Sejarah Jemaat Pniel Kaweng

  Pada mulanya Kaweng ini merupakan tempat berkebun orang-orang Kakas dan sekitarnya.  Mereka datang untuk mengarap tanah ladang dan sawah.setelah cukup lama mereka berkebun ada rasa keinginan untuk menjadikan tempat berkebun untuk menjadi tempat tinggal selamanya atau suatu desa (kampung). Dan karena sudah banyak orang yang mendirikan rumah-rumah maka mereka mengusulkan pada pemerintah belanda pada tahun 1858 untuk mendirikan desa dan usulan itu diterima sehingga tempat itu disahkan menjadi kampung atau Negeri Kaweng.
 
  Latar belakang nama kaweng di ambil karna terletak di kaki gunung kaweng.Hukum tua yang pertama tercatat Bapak Jorgen Mapaliey.
 
  Latar belakang sejarah jemaat gmim pniel kaweng adalah orang-orang yang menetap di kampung atau negri kaweng yang berprofesi sebagai petani pernah di catat oleh seorang penginjil dari negri belanda bernama Graafland yang pernah datang di kakas sekitar tahun 1850
Menyebutkan dalam buku yang di tulisnya bahwa telah ada satu negri baru di kaki Gunung Kaweng yang nama negri itu sama dengan nama gunung tersebut.
Penduduk desa kaweng pada waktu itu telah mengenal injil karena sebelum mereka tinggal dinegeri kaweang mereka telah mendapat penginjilan dari schwarts yang menurut catatan sejarah pertama kali bekhotbah dikakas pada tanggal 21 mei 1832 dan pada tahun 1850 membentuk majelis dikakas.jadi diyakini sebelum mereka tinggal dikaweng mereka mengenal injil.
     
Sekitar tahun1961 datang seorang guru injil asal remboken yang oleh masyarakat dipanggil Guru Rumondor (Bpk Samuel Rumondor).
  Pada saat itu beliau mulai mengorganisir orang-orang yang berada dikaweng dalam satu persekutuan ibadah.
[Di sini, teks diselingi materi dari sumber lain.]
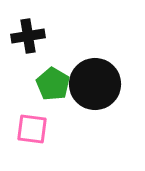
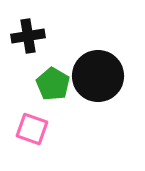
black circle: moved 3 px right, 8 px up
pink square: rotated 12 degrees clockwise
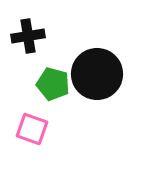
black circle: moved 1 px left, 2 px up
green pentagon: rotated 16 degrees counterclockwise
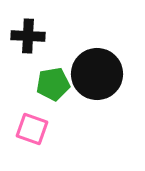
black cross: rotated 12 degrees clockwise
green pentagon: rotated 24 degrees counterclockwise
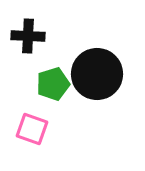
green pentagon: rotated 8 degrees counterclockwise
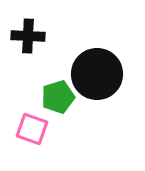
green pentagon: moved 5 px right, 13 px down
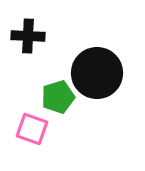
black circle: moved 1 px up
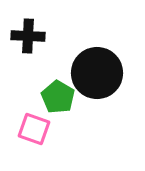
green pentagon: rotated 24 degrees counterclockwise
pink square: moved 2 px right
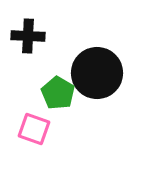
green pentagon: moved 4 px up
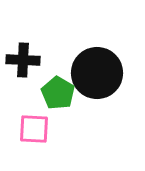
black cross: moved 5 px left, 24 px down
pink square: rotated 16 degrees counterclockwise
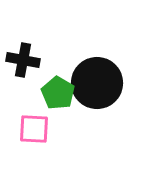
black cross: rotated 8 degrees clockwise
black circle: moved 10 px down
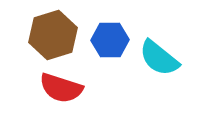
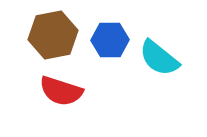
brown hexagon: rotated 6 degrees clockwise
red semicircle: moved 3 px down
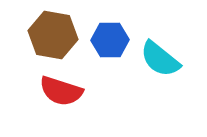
brown hexagon: rotated 21 degrees clockwise
cyan semicircle: moved 1 px right, 1 px down
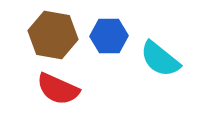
blue hexagon: moved 1 px left, 4 px up
red semicircle: moved 3 px left, 2 px up; rotated 6 degrees clockwise
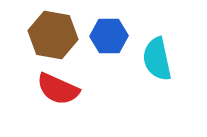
cyan semicircle: moved 3 px left; rotated 39 degrees clockwise
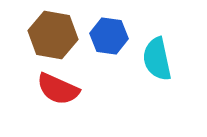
blue hexagon: rotated 9 degrees clockwise
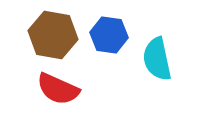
blue hexagon: moved 1 px up
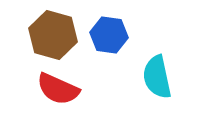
brown hexagon: rotated 6 degrees clockwise
cyan semicircle: moved 18 px down
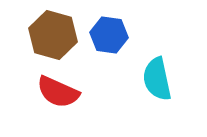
cyan semicircle: moved 2 px down
red semicircle: moved 3 px down
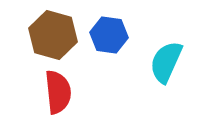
cyan semicircle: moved 9 px right, 17 px up; rotated 36 degrees clockwise
red semicircle: rotated 120 degrees counterclockwise
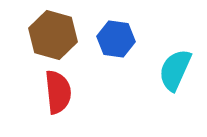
blue hexagon: moved 7 px right, 4 px down
cyan semicircle: moved 9 px right, 8 px down
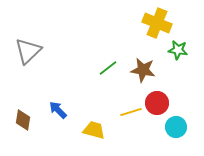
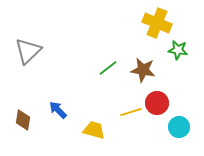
cyan circle: moved 3 px right
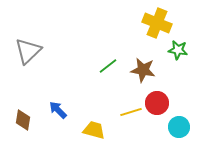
green line: moved 2 px up
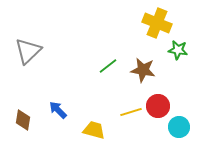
red circle: moved 1 px right, 3 px down
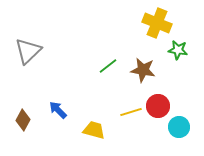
brown diamond: rotated 20 degrees clockwise
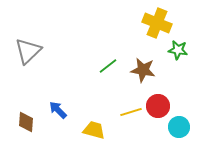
brown diamond: moved 3 px right, 2 px down; rotated 25 degrees counterclockwise
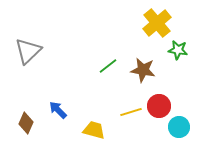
yellow cross: rotated 28 degrees clockwise
red circle: moved 1 px right
brown diamond: moved 1 px down; rotated 20 degrees clockwise
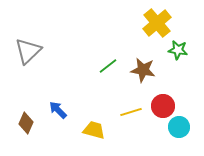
red circle: moved 4 px right
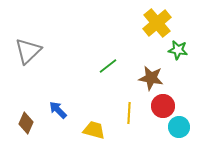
brown star: moved 8 px right, 8 px down
yellow line: moved 2 px left, 1 px down; rotated 70 degrees counterclockwise
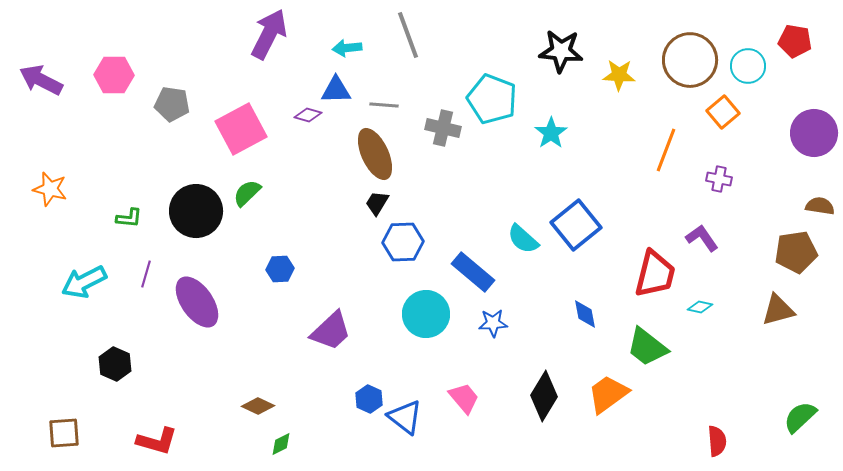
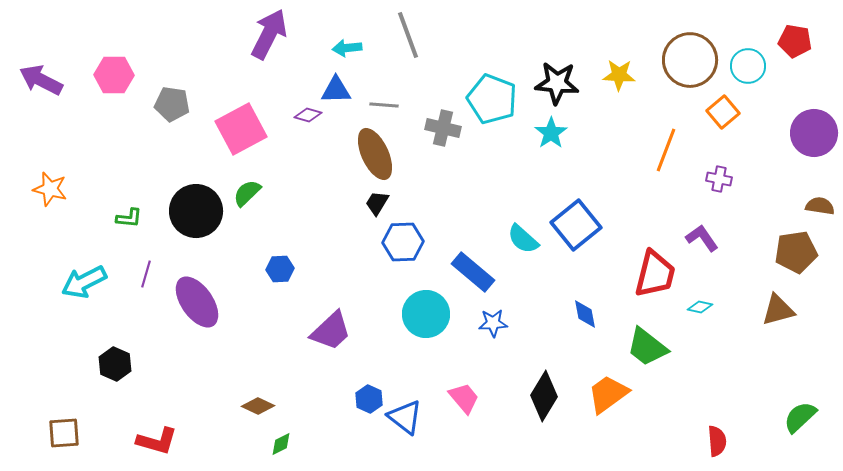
black star at (561, 51): moved 4 px left, 32 px down
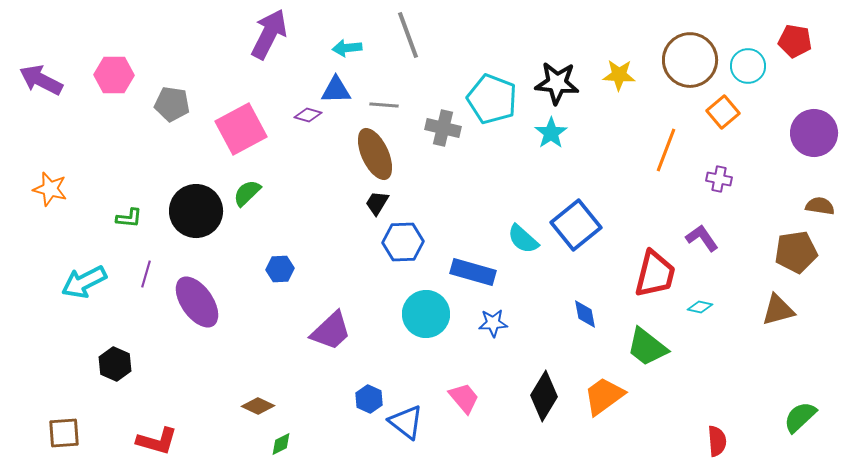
blue rectangle at (473, 272): rotated 24 degrees counterclockwise
orange trapezoid at (608, 394): moved 4 px left, 2 px down
blue triangle at (405, 417): moved 1 px right, 5 px down
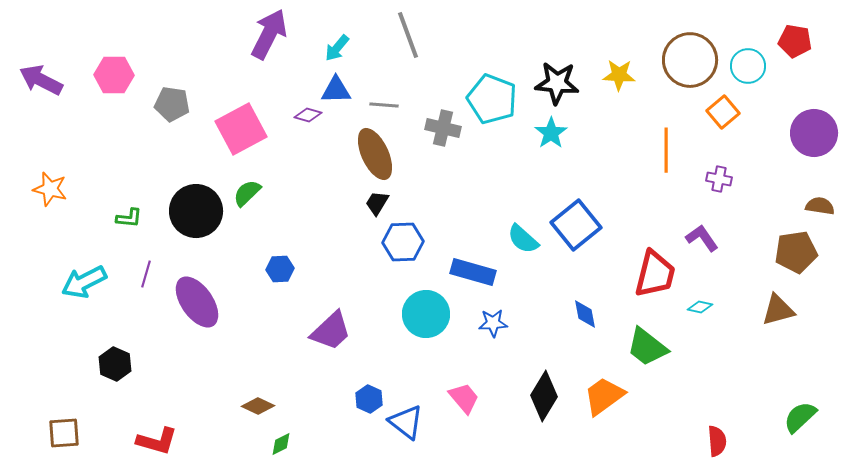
cyan arrow at (347, 48): moved 10 px left; rotated 44 degrees counterclockwise
orange line at (666, 150): rotated 21 degrees counterclockwise
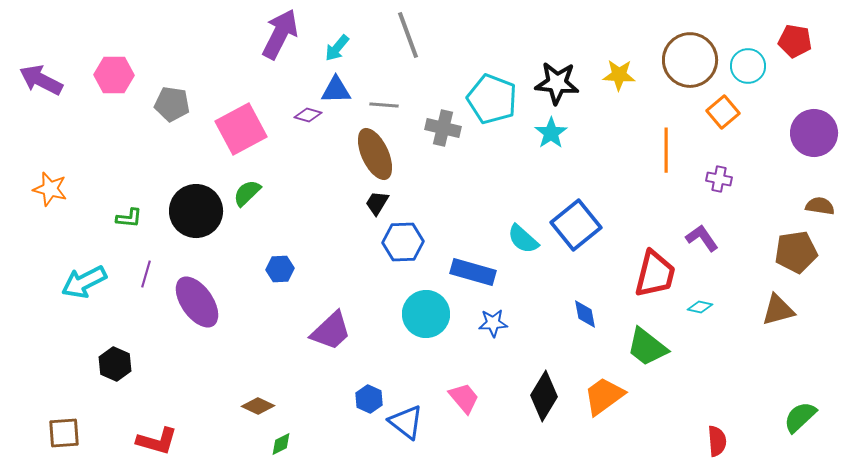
purple arrow at (269, 34): moved 11 px right
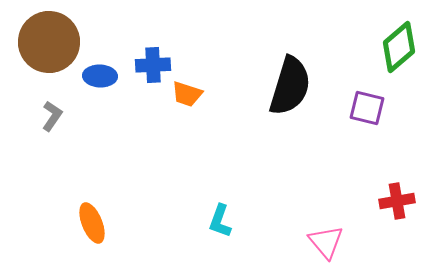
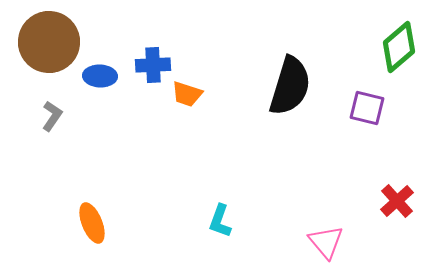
red cross: rotated 32 degrees counterclockwise
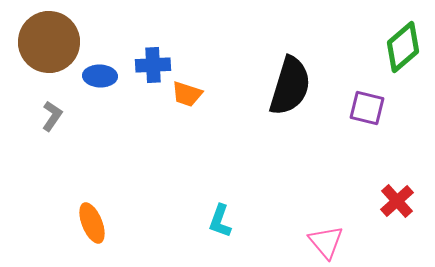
green diamond: moved 4 px right
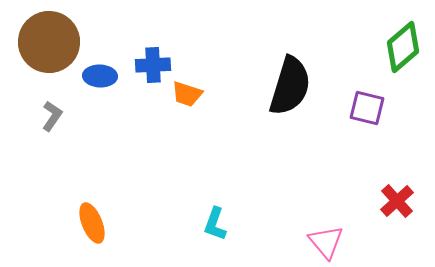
cyan L-shape: moved 5 px left, 3 px down
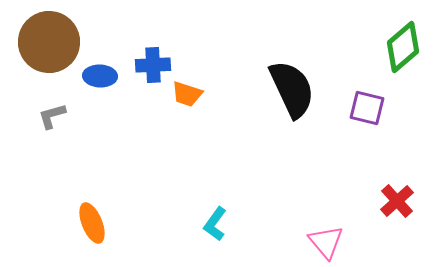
black semicircle: moved 2 px right, 3 px down; rotated 42 degrees counterclockwise
gray L-shape: rotated 140 degrees counterclockwise
cyan L-shape: rotated 16 degrees clockwise
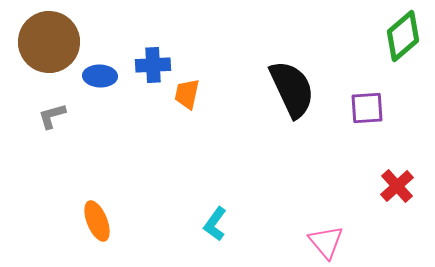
green diamond: moved 11 px up
orange trapezoid: rotated 84 degrees clockwise
purple square: rotated 18 degrees counterclockwise
red cross: moved 15 px up
orange ellipse: moved 5 px right, 2 px up
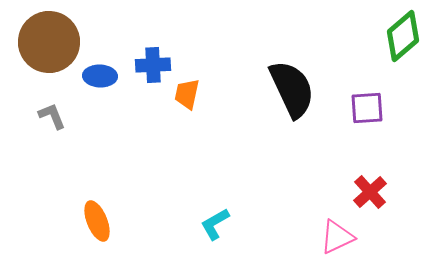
gray L-shape: rotated 84 degrees clockwise
red cross: moved 27 px left, 6 px down
cyan L-shape: rotated 24 degrees clockwise
pink triangle: moved 11 px right, 5 px up; rotated 45 degrees clockwise
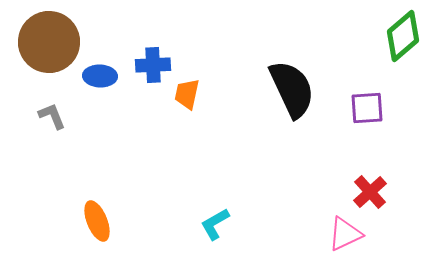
pink triangle: moved 8 px right, 3 px up
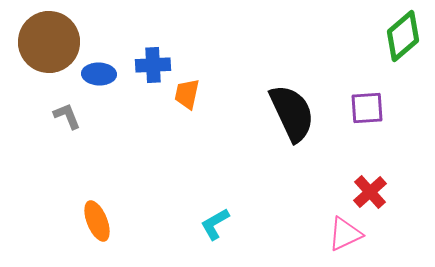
blue ellipse: moved 1 px left, 2 px up
black semicircle: moved 24 px down
gray L-shape: moved 15 px right
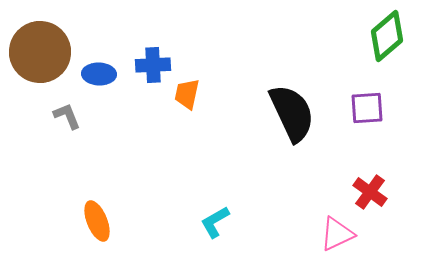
green diamond: moved 16 px left
brown circle: moved 9 px left, 10 px down
red cross: rotated 12 degrees counterclockwise
cyan L-shape: moved 2 px up
pink triangle: moved 8 px left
Bersamaan dengan itu pelayan pendidikan mulai di berikan dan pada tanggal 1 Januari 1862 sekolah pertama didirikan dan sekolah ini kemudian menjadi SD GMIM Kaweng.
 
  Pada tahun 1862 atas tawaran bapak cristian kalengkongan rumahnya dijadikan tempat beribadah dan akhirnya beliau  menghibahkan sebidang tanah untuk di pakai sebagai tempat membangun gedung gereja dan sampai saat ini, diatas tanah tersebut berdiri gedung Gereja GMIM Pniel kaweng. Dan karena terkesan dengan perkembangan orang Kristen negeri kaweng seorang pendeta belanda yang bernama M. Browner menghadiakan sebuh lonceng gereja pada tahun 1887dan lonceng tersebut masih di pakai sampai saat ini. Nama Pniel diberikan oleh Guru Jemaat Ambrosius Rombot yang disepakati oleh seluruh Majelis Jemaat disekitar tahun 1945. Dan berdasarkan pertimbangan dalam siding majelis jemaat pada tanggal 9 februari 2001 ditetapkan pada tanggal 13 juni 1862 berdirinya jemaat GMIM Pniel kaweng dengan keputusan Badan Pekerja Majelis Jemaat NO: 01/BPK 16/11-01.